Herrmann began working in the plant of Good Humor and the relations between the respective parties, their employees and associates were then on a basis of mutual cordiality. Later developments resulted in litigation between the parties in other tribunals respecting certain conveyors and services which appellant's firm had furnished to Good Humor. The latter paid $1,500 for whatever service and equipment had been supplied by the former.
During the prosecution of the interference in 1950 the witnesses of each of the respective parties sufficiently corroborated their testimony in regard to the transactions of early 1948. Documentary and physical exhibits were likewise involved. Such a situation requires careful scrutiny of the evidence bearing in mind the tendency of witnesses, granting them to be of the highest character, to confuse knowledge acquired subsequent to an event with that acquired at the time the event occurred. Deering v. Winona Harvester Works, 155 U.S. 286, 15 S.Ct. 118, 39 L.Ed. 153; Langevin v. Nicolson, 110 F.2d 687, 27 C.C.P.A., Patents, 1022.
Otken makes the following pertinent statement on the point under discussion:
"Otken's automatic controls were on all factory operating machines, during April and May 1948 as installed by Gutherman, the electrician, at the factory, and long before Herrmann's filing date of June 4, 1948. They were in use before drawings were even made later for purposes of his patent application. It is noteworthy as regards the above references to the record that Herrmann before his deposition personally heard Otken's testimony of the `rapid stopping action' of the motor * * *."
In any event, Herrmann contends he built or suggested every essential element of the apparatus of the invention. The board, however, held that it was not Herrmann but Otken who "intellectually dominated the situation":
"That this is the correct conclusion is further borne out by the fact that although Herrmann had a Good Humor brake motor with its built-in proper speed-reducing gear in his shop, he suggested a ring gear for reducing the speed of a motor equipped with a magnetic brake. Herrmann also testified that the drum could be tipped to control the direction of the falling granules, yet the supporting stand, when delivered contained no adjustable means for controlling its tilt. This adjustable means was added later by Good Humor. If this idea was suggested by Herrmann, it would seem that he would have had the adjusting means on the supporting stand when it was delivered."

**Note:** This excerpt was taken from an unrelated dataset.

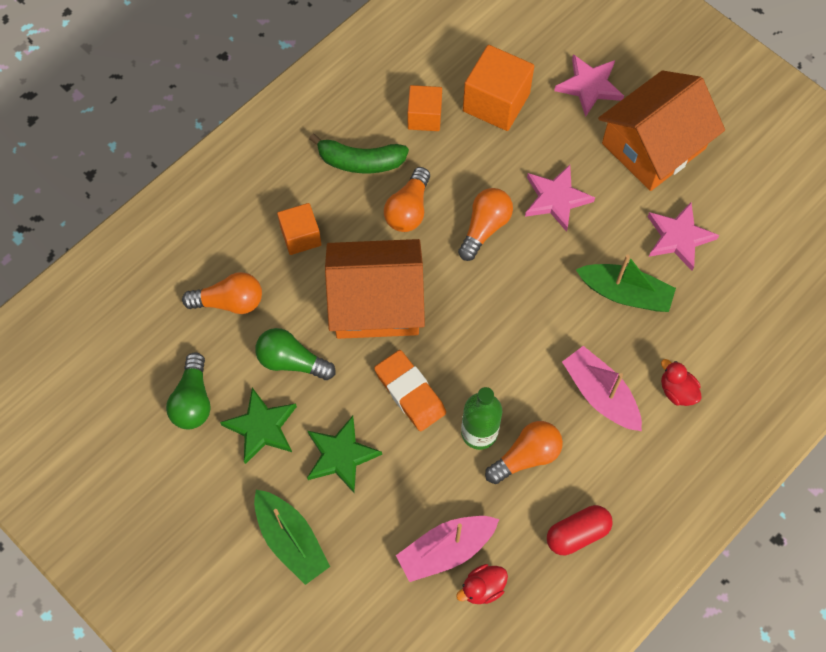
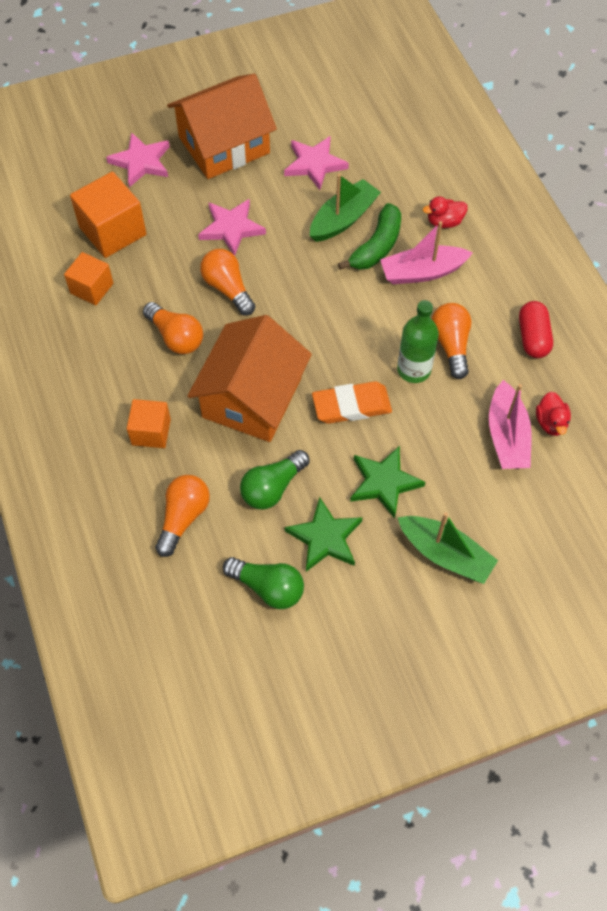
camera: 65 degrees left, 5 degrees down
(291, 540) = (445, 554): green boat -> green boat turned 45 degrees clockwise
(360, 161) = (104, 355): green banana -> green banana (376, 246)
(653, 146) = (224, 145): orange house -> orange house turned 75 degrees clockwise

The board in its long and carefully prepared opinion further analyzed and evaluated all of the contentions of the parties and the sharply contested evidence upon which they relied to support their arguments. We have carefully considered the same, together with the facts and circumstances surrounding the involved transaction, and concur in the following conclusion which constitutes the basis of the award of priority to the party Otken:
"For the foregoing reasons we are of the opinion and therefore so hold that there was an intermingling of ideas between Herrmann and Otken at the conference on February 9, 1948; and, for the reason that we have assumed Herrmann's adduced evidence correctly records the events, it may appear that Herrmann was the first to suggest the rotary drum with interior deflecting blades but it was Otken, with his superior knowledge with respect to ice cream confections, who finally determined which suggested idea would in all probability prove successful, and it was he who supervised the reduction to practice, and from his knowledge, made proper suggestions which changed the results of the tests from defeat into a successfully operating machine; Otken, therefore, will be awarded priority of the subject matter here in issue."
It is deemed unnecessary in view of the conclusion hereinbefore expressed, to state and discuss other points raised by counsel for the respective parties. The decision of the Board of Interference Examiners is accordingly affirmed.